'Propulsive . . . Deeply reported and novelistic. I flew through it' Ed Caesar
'Jaw dropping even for North Korea . . . A terrific piece of up-close reportage that reads like a spy thriller but is all too real' Anna Fifield
HOW DID A COLLEGE KID BECOME A GLOBAL FUGITIVE?
In the early 2000s, Adrian Hong was a soft-spoken Yale undergraduate looking for his place in the world. After reading a harrowing account of life inside North Korea, he realised he had found a cause to which he could devote his life.
Hong journeyed to China, outwitting Chinese security services as he helped ferry asylum-seeking North Korean escapees to safety. Meanwhile, Hong's secret organization, Cheollima Civil Defense (later renamed Free Joseon), began tracking the North Korean government's activities, and its volatile ruler, Kim Jong-un.
Free Joseon targeted North Korean diplomats who might be persuaded to defect, while drawing up plans for a government-in-exile. After the shocking broad-daylight assassination in 2017 of Kim Jong-nam, the dictator's older brother, Hong, along with US Marine veteran Christopher Ahn, helped ferry Jong-nam's family to safety. Then Hong took the group a step further. He initiated a series of high-stakes direct actions, culminating in an armed raid at the North Korean embassy in Madrid - an act that would put Ahn behind bars and turn Hong into one of the world's most unlikely global fugitives.
The Rebel and the Kingdom is an exhilarating account of how a trip down the safe and well-worn path of activism soon morphed into something extremely dangerous. Acclaimed journalist and bestselling author Bradley Hope - who broke numerous details of Hong's operations in the Wall Street Journal -reveals his remarkable story of idealism and insanity, hubris and heroism, all set within the secret battle for the future of the world's most mysterious and unsettling nation.

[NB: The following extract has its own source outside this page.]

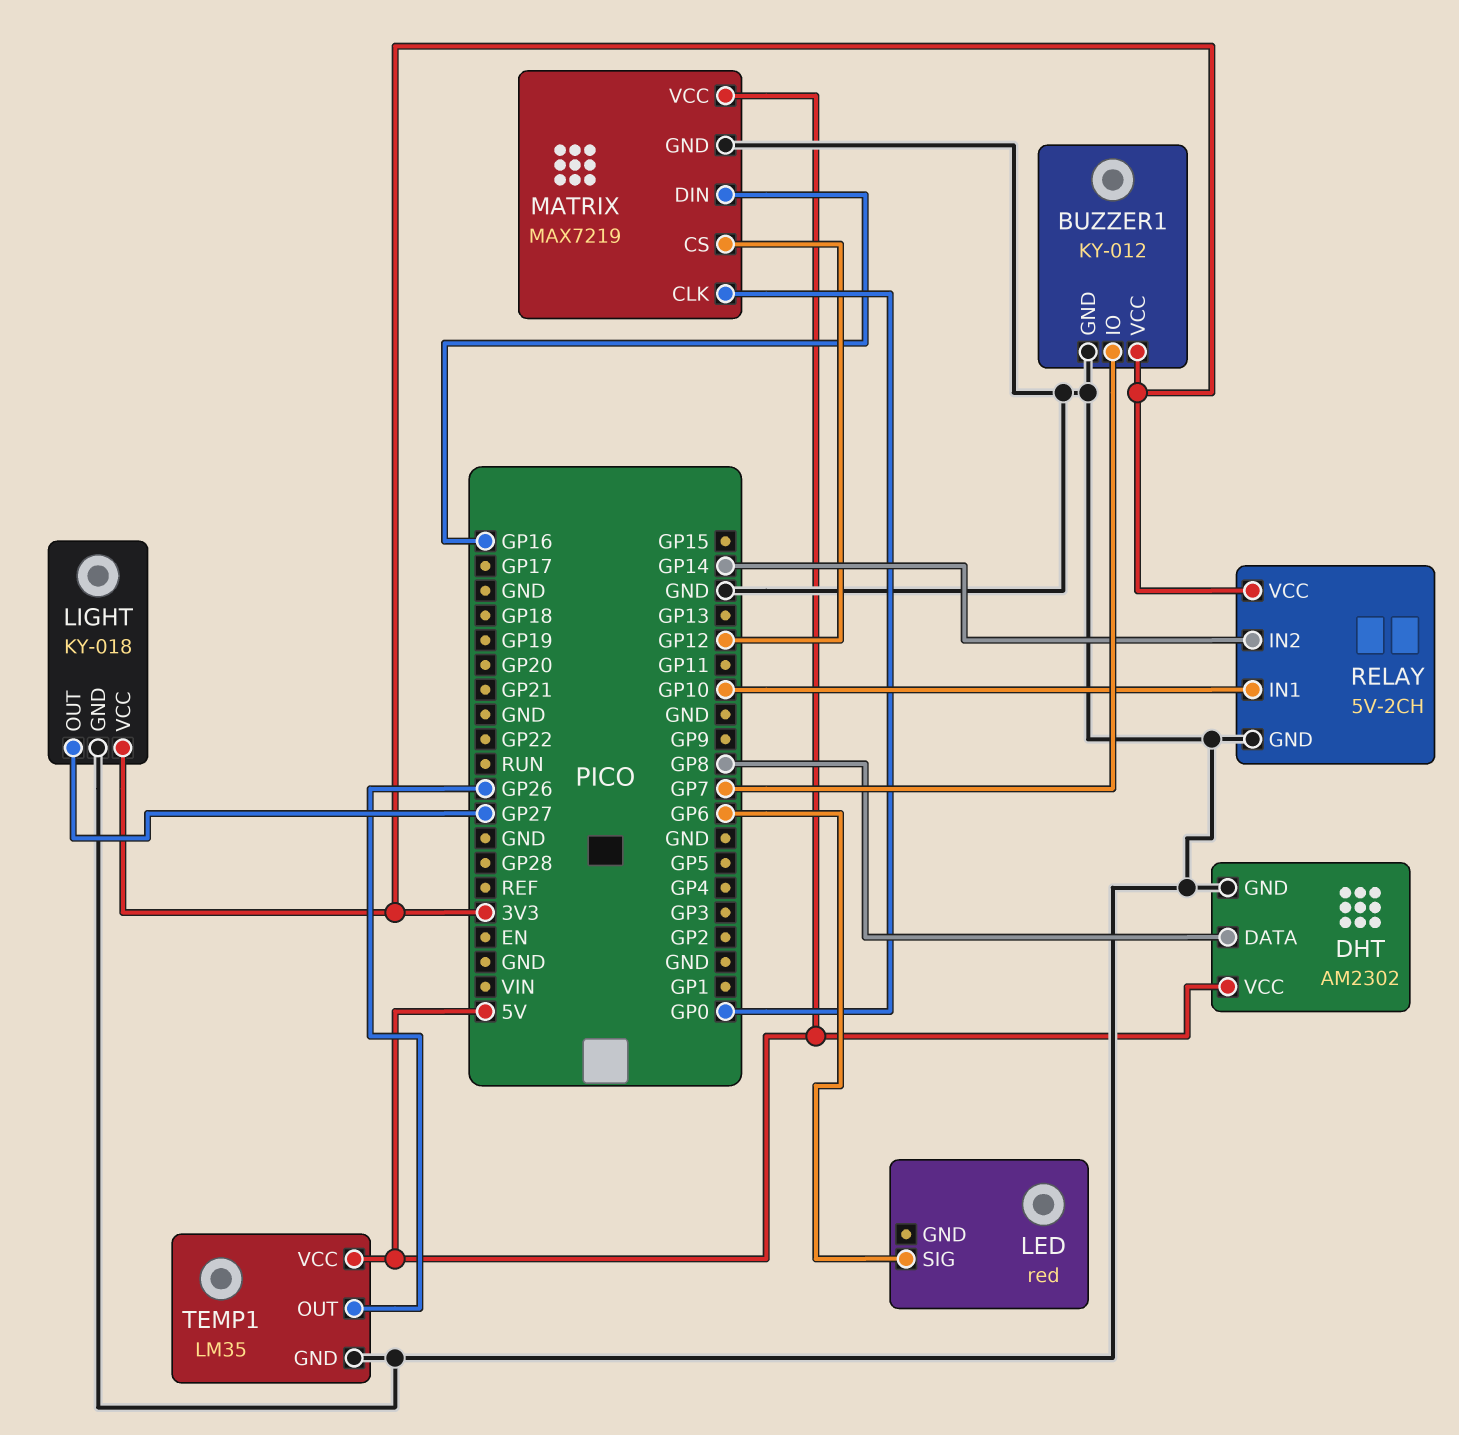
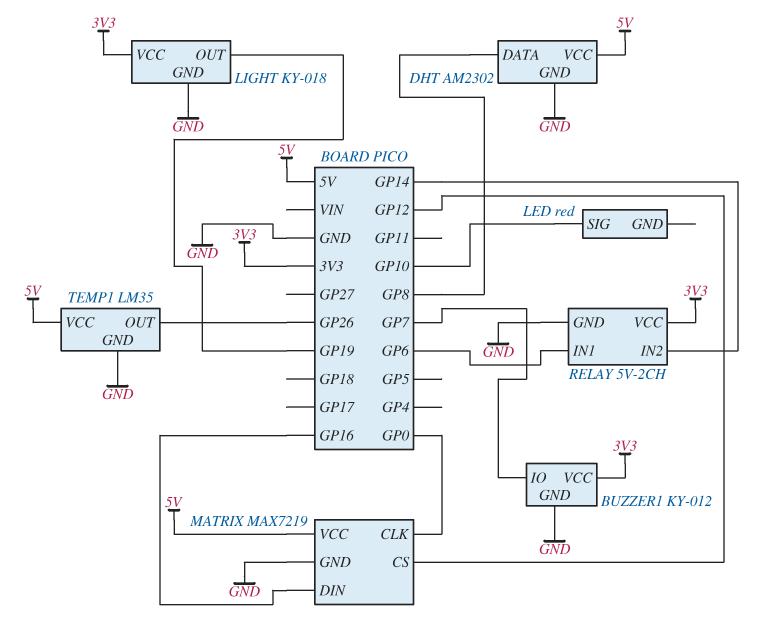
LED pin SIG: GP6 -> GP10
LIGHT pin OUT: GP27 -> GP19
RELAY pin IN1: GP10 -> GP6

Wall Street Journal reporter Hope (coauthor, Blood and Oil) delivers a riveting saga of one man's unlikely crusade to free North Korea. Adrian Hong, the son of South Korean missionaries, formed the activist group Liberation in North Korea while attending Yale University in 2004. Inspired by Kang Chol-hwan's book The Aquariums of Pyongyang and the documentary film Seoul Train, Hong arranged for three North Korean teenagers to leave China for the U.S. A subsequent attempt to help six more defectors failed, however, and Hong spent 10 days in a Chinese prison before returning to America. He founded a secret new group, now known as Free Joseon, dedicated to overthrowing dictator Kim Jong-un's regime. In February 2019, Hong and other group members broke into the North Korean embassy in Madrid and took the staff hostage for five hours before fleeing. They claim the break-in was a ruse staged to help the North Korean ambassador and his family defect, but the plan fell apart when the wife of an embassy official jumped from a second-floor window and alerted the police. Hong is currently in hiding, while one of his accomplices is in U.S. custody and fighting extradition to Spain. Hope has impressive access to Free Joseon and other activist groups and draws a vivid portrait of Hong, whose mix of courage, opportunism, and yearning fascinates. This is the stuff great political thrillers are made of.